**TÂCHE À TRAITER 1**
Dans le texte à lire, que faisait Eve pendant qu'on relisait en pensée les phrases du Marquis d'Argens ?

**TEXTE À LIRE**
----

Certes, tout le temps qu’on a passé à relire dans sa tête les belles phrases du Marquis d’Argens, Eve buvait et fumait sans se douter le moins du monde qu’elle était au centre du luxueux boudoir où on l’a installée, dont elle est l’Officiante la plus précieuse qui soit. On se sait dépendant de l’imaginaire mais avec la plus épicurienne des joies. Une liberté qui en appelle une autre. On est soi, et l’autre, en sa plus étourdissante passion. On regarde Eve occupée à son propre plaisir. On voit les lianes longues de ses jambes se soulever en cadence au rythme d’une singulière multitude. On voit son bassin animé des plus souples convulsions. On voit sa forêt pluviale s’inonder doucement. On voit le feu de son ombilic d’où partent mille rayons lumineux. On voit ses lèvres happer la fumée comme s’il s’agissait d’une pulpe venue de son plus intime, de cet univers qui est sien, lequel n’est jamais en partage et c’est pourquoi nous ne pouvons ressentir d’ivresse à son sujet qu’à en faire l’objet d’une fiction qui sera tout aussi personnelle. Jonction de deux désirs qui ne connaîtront jamais que la forme de la chimère, le tissu de l’illusion, les mailles complexes de la fantasmagorie.

----

**ENREGISTREMENTS FOURNIS**
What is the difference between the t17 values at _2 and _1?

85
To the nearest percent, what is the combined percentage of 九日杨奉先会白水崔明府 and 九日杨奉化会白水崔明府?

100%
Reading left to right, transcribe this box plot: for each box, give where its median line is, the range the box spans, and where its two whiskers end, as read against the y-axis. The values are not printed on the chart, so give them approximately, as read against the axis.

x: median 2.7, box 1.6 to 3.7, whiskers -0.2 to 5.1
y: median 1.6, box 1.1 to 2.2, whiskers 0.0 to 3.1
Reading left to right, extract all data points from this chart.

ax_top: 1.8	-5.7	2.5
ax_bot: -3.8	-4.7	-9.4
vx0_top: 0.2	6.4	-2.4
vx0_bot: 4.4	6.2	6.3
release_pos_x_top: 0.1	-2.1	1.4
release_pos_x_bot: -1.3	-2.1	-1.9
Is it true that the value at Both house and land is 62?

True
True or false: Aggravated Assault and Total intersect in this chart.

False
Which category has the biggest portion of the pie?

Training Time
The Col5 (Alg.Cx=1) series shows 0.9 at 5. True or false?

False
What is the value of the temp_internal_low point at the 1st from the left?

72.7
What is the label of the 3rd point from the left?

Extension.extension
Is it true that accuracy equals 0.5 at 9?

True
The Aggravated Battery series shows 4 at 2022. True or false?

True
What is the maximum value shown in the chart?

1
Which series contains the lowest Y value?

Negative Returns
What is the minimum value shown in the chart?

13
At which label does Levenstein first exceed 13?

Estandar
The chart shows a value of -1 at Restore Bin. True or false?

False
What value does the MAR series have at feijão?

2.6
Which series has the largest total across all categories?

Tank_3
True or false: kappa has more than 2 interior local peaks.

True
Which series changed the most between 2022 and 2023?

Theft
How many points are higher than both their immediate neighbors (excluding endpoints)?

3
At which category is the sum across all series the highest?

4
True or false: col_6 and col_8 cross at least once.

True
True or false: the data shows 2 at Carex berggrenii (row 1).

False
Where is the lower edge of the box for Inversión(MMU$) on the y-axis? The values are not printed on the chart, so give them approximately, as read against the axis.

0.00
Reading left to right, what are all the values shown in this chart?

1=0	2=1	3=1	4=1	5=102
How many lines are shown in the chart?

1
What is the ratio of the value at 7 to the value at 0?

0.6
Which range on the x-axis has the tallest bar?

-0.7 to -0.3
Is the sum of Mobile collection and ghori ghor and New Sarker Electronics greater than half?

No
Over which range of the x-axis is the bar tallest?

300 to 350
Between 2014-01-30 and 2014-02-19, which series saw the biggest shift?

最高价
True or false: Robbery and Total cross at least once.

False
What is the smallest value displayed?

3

----

**TÂCHE À TRAITER 2**
Recopiez à l'identique, s'il vous plaît, les lignes des enregistrements ci-dessus, depuis leur début jusqu'à la ligne contenant « Reading left to right, extract », celle-ci comprise.

**CORRIGÉ 1**
Elle buvait et fumait.

**CORRIGÉ 2**
What is the difference between the t17 values at _2 and _1?

85
To the nearest percent, what is the combined percentage of 九日杨奉先会白水崔明府 and 九日杨奉化会白水崔明府?

100%
Reading left to right, transcribe this box plot: for each box, give where its median line is, the range the box spans, and where its two whiskers end, as read against the y-axis. The values are not printed on the chart, so give them approximately, as read against the axis.

x: median 2.7, box 1.6 to 3.7, whiskers -0.2 to 5.1
y: median 1.6, box 1.1 to 2.2, whiskers 0.0 to 3.1
Reading left to right, extract all data points from this chart.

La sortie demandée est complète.